● **THE DATA**
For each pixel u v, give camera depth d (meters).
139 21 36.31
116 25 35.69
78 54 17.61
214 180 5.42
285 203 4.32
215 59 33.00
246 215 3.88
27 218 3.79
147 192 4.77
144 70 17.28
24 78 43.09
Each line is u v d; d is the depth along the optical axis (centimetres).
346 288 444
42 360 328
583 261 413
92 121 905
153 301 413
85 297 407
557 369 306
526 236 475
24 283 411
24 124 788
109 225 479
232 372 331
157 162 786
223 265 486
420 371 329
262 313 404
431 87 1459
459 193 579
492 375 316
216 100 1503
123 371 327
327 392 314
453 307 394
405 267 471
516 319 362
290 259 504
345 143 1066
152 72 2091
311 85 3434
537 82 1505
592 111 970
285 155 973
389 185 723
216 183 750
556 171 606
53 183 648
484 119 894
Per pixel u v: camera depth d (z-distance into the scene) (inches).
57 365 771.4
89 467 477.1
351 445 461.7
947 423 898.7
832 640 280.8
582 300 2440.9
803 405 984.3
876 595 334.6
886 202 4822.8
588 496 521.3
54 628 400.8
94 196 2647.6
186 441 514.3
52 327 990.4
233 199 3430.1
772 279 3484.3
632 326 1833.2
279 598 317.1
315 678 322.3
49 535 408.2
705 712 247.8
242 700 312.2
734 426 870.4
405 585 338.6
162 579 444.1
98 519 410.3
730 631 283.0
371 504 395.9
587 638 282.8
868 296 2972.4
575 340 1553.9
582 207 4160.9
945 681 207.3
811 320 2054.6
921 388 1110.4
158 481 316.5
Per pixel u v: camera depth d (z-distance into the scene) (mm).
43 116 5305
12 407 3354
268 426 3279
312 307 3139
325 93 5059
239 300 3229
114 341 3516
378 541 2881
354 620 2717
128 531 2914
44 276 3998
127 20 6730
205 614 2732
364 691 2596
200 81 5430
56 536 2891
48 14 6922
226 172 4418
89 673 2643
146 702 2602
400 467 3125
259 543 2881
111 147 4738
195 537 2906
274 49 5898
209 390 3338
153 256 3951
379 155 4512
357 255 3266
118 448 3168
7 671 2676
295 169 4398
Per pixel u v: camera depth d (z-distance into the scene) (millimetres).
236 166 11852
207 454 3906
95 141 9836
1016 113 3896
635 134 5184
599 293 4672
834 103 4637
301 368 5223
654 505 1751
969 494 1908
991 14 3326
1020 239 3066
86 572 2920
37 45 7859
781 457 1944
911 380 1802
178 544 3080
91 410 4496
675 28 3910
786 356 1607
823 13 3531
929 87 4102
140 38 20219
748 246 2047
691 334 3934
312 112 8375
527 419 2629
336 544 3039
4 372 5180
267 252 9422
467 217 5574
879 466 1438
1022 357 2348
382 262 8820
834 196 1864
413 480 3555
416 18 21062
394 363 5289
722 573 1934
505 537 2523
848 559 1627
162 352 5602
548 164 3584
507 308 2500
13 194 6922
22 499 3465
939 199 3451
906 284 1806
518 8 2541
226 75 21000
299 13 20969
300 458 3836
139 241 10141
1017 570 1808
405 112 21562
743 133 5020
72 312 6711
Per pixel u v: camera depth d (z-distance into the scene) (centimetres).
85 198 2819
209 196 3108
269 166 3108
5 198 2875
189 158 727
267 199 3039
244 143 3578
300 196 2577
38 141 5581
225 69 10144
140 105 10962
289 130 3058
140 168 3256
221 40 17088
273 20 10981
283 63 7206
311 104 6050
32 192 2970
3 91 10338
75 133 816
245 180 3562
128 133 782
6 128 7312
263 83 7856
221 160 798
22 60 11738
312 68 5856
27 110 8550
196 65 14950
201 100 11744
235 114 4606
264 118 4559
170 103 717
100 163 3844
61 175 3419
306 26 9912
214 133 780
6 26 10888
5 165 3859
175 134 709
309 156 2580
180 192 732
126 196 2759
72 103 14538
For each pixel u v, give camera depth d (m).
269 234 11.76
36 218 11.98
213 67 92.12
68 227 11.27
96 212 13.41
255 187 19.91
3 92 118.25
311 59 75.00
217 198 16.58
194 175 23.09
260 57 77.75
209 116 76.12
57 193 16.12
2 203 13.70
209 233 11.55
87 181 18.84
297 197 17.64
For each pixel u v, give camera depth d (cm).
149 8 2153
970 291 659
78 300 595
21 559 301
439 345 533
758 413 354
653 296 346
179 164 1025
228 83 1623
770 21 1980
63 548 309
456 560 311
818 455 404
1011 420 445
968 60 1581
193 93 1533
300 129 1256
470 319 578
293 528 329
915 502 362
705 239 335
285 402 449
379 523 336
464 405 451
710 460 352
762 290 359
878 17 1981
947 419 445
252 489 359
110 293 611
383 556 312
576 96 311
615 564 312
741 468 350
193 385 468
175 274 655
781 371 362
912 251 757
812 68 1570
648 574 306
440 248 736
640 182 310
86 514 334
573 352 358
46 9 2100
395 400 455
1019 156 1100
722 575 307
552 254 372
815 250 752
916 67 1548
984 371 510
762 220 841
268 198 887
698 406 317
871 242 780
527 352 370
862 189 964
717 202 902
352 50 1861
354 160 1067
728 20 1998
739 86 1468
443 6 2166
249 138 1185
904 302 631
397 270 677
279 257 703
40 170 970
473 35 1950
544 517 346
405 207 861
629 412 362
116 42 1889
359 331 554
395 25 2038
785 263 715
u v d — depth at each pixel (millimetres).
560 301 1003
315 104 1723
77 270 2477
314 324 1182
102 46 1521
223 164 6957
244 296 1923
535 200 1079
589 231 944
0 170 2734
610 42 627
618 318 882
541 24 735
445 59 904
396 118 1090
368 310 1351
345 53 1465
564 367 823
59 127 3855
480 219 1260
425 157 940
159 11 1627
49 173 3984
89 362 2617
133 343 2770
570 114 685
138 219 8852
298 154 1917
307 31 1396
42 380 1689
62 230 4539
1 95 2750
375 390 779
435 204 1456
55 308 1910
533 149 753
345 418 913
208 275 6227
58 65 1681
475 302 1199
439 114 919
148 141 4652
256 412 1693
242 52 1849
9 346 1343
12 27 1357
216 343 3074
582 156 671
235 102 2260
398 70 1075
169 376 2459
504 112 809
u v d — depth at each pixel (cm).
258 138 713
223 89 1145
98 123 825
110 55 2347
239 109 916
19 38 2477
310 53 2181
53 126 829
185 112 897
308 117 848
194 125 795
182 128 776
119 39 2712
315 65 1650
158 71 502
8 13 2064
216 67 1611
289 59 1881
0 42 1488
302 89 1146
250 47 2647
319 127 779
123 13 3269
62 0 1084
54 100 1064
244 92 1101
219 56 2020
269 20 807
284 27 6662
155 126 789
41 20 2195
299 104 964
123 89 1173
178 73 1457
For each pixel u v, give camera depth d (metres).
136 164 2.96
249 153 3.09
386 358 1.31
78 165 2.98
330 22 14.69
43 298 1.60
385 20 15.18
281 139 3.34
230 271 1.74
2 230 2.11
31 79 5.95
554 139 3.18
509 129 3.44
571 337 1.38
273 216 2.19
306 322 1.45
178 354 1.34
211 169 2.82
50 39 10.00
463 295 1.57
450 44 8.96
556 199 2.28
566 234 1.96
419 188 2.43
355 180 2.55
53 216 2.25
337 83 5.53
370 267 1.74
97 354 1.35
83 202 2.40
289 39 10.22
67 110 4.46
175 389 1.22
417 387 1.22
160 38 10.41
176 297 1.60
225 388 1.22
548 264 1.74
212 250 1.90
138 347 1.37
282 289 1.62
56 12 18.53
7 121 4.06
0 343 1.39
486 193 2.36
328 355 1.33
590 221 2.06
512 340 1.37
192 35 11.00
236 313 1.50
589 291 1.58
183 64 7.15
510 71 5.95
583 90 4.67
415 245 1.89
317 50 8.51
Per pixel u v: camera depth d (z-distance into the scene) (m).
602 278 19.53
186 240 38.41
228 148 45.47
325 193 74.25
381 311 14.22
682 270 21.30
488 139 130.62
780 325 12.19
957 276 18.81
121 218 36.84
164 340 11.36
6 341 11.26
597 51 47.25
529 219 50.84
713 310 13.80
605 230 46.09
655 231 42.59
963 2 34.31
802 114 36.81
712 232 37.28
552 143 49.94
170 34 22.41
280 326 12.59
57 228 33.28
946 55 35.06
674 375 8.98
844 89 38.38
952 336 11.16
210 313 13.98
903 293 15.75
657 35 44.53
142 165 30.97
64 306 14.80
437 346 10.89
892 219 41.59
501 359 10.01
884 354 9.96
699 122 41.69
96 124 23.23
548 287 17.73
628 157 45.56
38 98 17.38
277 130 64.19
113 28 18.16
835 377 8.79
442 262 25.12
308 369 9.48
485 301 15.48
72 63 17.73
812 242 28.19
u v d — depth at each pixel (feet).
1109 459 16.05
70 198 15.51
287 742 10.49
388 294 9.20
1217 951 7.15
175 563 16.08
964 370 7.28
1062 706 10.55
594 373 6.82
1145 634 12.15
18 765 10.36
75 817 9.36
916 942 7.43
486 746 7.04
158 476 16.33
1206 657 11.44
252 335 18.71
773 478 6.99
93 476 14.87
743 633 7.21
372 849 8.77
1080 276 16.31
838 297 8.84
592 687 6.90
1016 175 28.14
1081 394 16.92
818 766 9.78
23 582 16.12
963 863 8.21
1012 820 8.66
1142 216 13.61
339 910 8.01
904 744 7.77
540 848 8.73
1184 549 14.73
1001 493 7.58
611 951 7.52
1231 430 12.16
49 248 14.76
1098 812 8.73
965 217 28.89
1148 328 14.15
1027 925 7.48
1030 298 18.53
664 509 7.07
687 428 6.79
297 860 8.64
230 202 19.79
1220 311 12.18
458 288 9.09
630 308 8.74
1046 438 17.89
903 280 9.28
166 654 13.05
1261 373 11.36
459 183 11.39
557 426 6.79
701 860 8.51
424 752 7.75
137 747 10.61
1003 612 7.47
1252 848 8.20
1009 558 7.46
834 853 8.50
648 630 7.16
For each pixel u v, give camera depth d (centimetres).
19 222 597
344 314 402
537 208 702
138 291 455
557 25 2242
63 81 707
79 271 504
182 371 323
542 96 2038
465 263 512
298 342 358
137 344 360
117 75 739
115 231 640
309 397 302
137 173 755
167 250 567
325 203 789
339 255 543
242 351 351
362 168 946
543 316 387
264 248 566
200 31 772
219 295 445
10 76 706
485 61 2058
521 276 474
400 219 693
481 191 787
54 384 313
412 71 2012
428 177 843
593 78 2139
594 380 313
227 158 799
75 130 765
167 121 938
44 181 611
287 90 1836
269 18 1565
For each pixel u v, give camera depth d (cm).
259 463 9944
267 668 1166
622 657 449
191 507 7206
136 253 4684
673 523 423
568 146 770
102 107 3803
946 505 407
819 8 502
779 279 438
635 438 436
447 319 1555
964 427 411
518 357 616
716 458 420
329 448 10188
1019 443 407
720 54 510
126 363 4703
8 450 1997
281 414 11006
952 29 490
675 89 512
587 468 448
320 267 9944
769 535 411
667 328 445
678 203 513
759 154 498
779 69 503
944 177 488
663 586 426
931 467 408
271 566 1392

● **ACTION ITEM**
Reproduce exactly the lines that run from the start of the records to the line with "947 423 898.7", both included.

● **EXERCISE ANSWER**
For each pixel u v, give camera depth d (meters).
139 21 36.31
116 25 35.69
78 54 17.61
214 180 5.42
285 203 4.32
215 59 33.00
246 215 3.88
27 218 3.79
147 192 4.77
144 70 17.28
24 78 43.09
Each line is u v d; d is the depth along the optical axis (centimetres).
346 288 444
42 360 328
583 261 413
92 121 905
153 301 413
85 297 407
557 369 306
526 236 475
24 283 411
24 124 788
109 225 479
232 372 331
157 162 786
223 265 486
420 371 329
262 313 404
431 87 1459
459 193 579
492 375 316
216 100 1503
123 371 327
327 392 314
453 307 394
405 267 471
516 319 362
290 259 504
345 143 1066
152 72 2091
311 85 3434
537 82 1505
592 111 970
285 155 973
389 185 723
216 183 750
556 171 606
53 183 648
484 119 894
Per pixel u v: camera depth d (z-distance into the scene) (inches).
57 365 771.4
89 467 477.1
351 445 461.7
947 423 898.7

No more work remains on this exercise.